His campaign said he was doing well and appeared to have suffered no major injury besides a wound on his upper right ear.
“Based on yesterday’s terrible events, I was going to delay my trip to Wisconsin, and The Republican National Convention, by two days, but have just decided that I cannot allow a “shooter,” or potential assassin, to force change to scheduling, or anything else. Therefore, I will be leaving for Milwaukee, as scheduled,” Trump wrote on his Truth social media account.
The FBI identified Thomas Matthew Crooks of Bethel Park, Pennsylvania, as the suspect in what it called an attempted assassination. He was a registered Republican, according to state voter records and had made a $15 donation to a Democratic political action committee at the age of 17.
Law enforcement officials told reporters they had yet to identify a motive for the attack.
Biden said the assassination attempt on Trump was “contrary to everything we stand for as a nation”.
“There is no place in America for this kind of violence,” Biden said at the White House.
“I urge everyone, everyone please don’t make assumptions about his motive or affiliations,” Biden said.
Trump is due to receive his party’s formal nomination at the Republican National Convention, which kicks off in Milwaukee, Wisconsin, on Monday.
Republican National Convention Chairman Michael Whatley said on Fox News on Sunday that authorities are working together to safeguard the venue, where officials have spent months making security preparations.
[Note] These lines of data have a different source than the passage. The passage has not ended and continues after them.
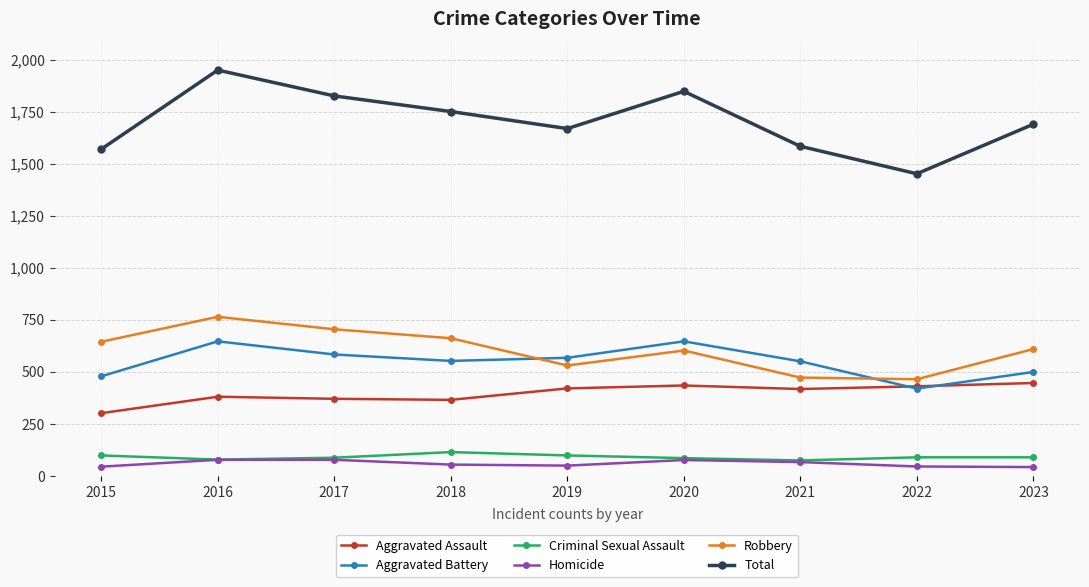

What are all the series names shown in the legend?

Aggravated Assault, Aggravated Battery, Criminal Sexual Assault, Homicide, Robbery, Total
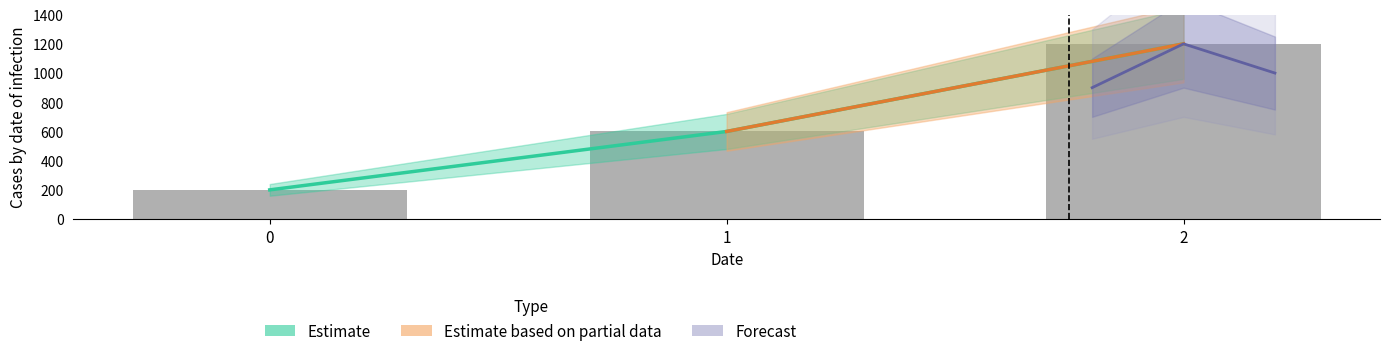

Are the bars grouped side by side (vs. stacked)?

Yes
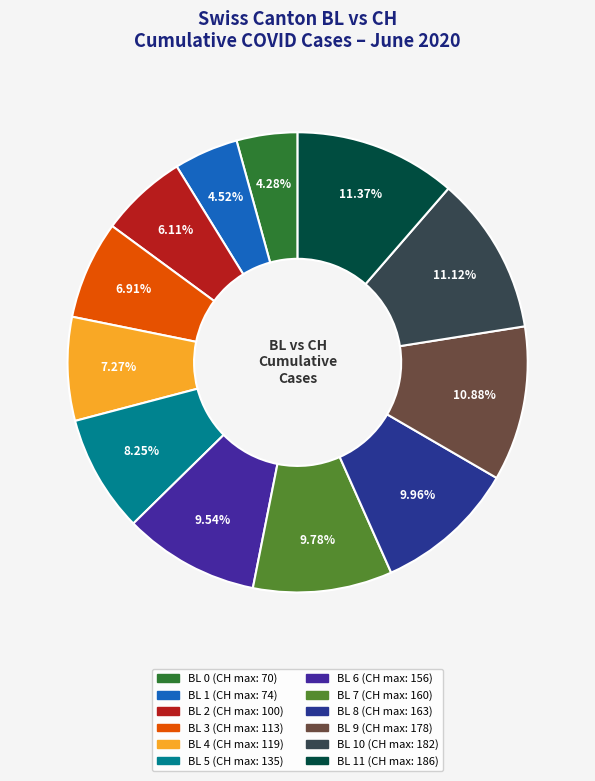

Count the number of slices in the pie.

12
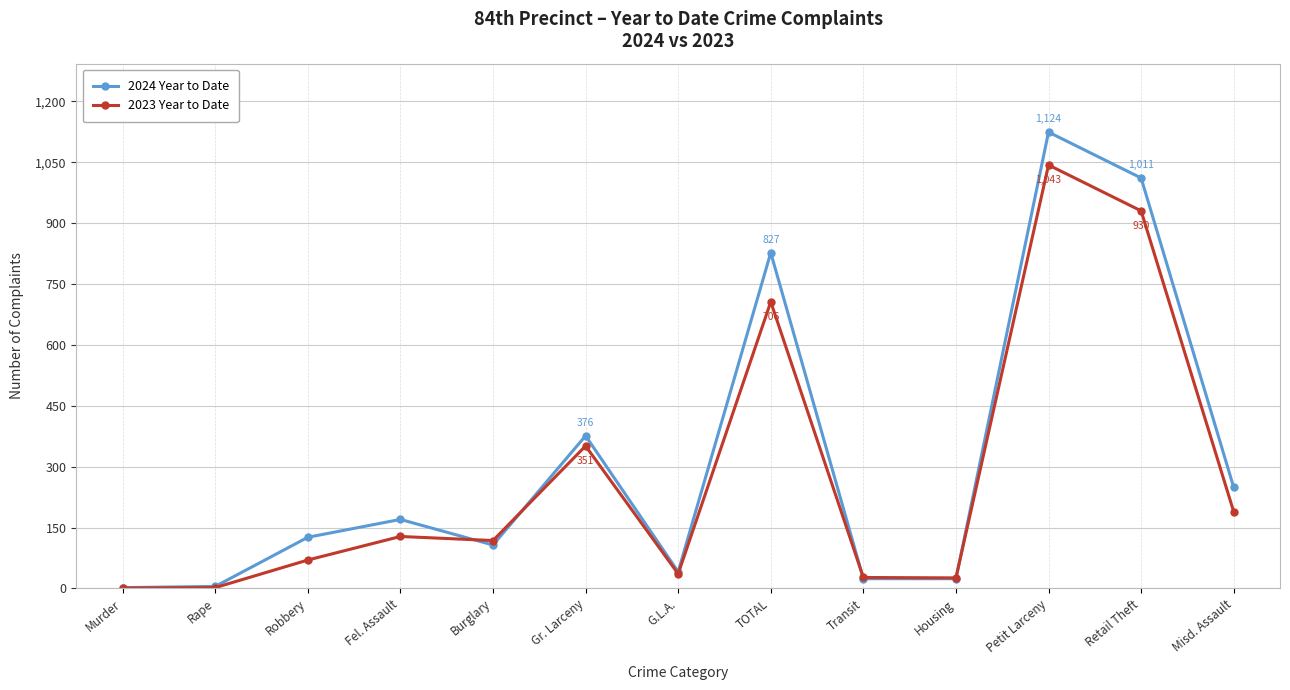

What is the minimum value shown in the chart?

1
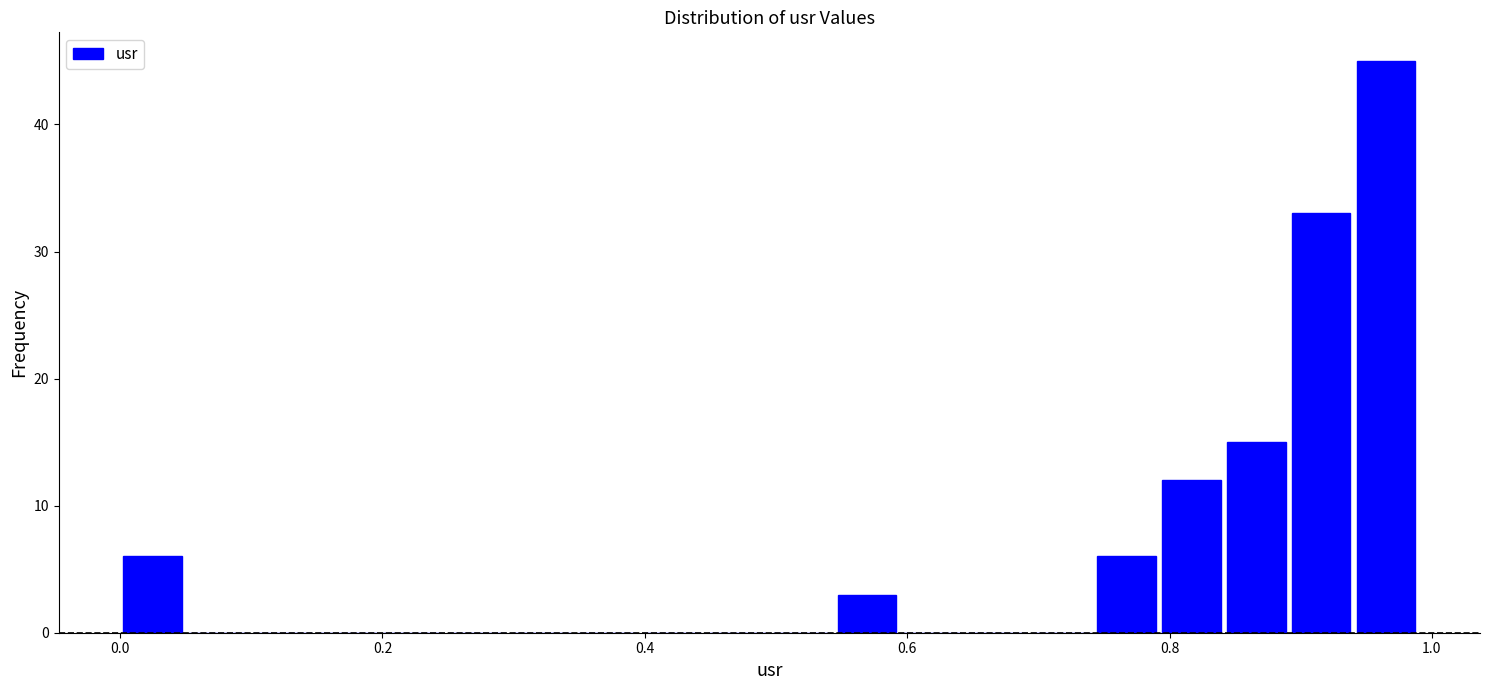

Around what value on the x-axis is the tallest bar? Give the approximate position of its centre, as read against the axis.

0.96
Authorities identified a rally attendee who was shot and killed as Corey Comperatore, 50, of Sarver, Pennsylvania, who Pennsylvania Governor Josh Shapiro told reporters was killed when he dove on top of his family to protect them from the hail of bullets.
“Corey was an avid supporter of the former president, and was so excited to be there last night with him in the community,” Shapiro said.
“Political disagreements can never, ever be addressed through violence.”
Two other rally attendees were critically wounded, the Secret Service said.
The Secret Service in a statement denied accusations by some Trump supporters that it had rejected campaign requests for additional security.
“The assertion that a member of the former President’s security team requested additional security resources that the U.S. Secret Service or the Department of Homeland Security rebuffed is absolutely false,” Secret Service spokesperson Anthony Guglielmi said in a statement.
“In fact, recently the U.S. Secret Service added protective resources and capabilities to the former President’s security detail.”
The shooting occurred less than four months before the November 5 election, when Trump faces an election rematch with Biden.
Most opinion polls including those by Reuters/Ipsos show the two locked in a close contest.
The shooting whipsawed the discussion around the presidential campaign, which had recently focused on whether Biden, 81, should drop out following a disastrous June debate performance.
While mass shootings at schools, nightclubs and other public places are a regular feature of American life, the attack was the first shooting of a US president or major party candidate since the 1981 attempted assassination of Republican President Ronald Reagan.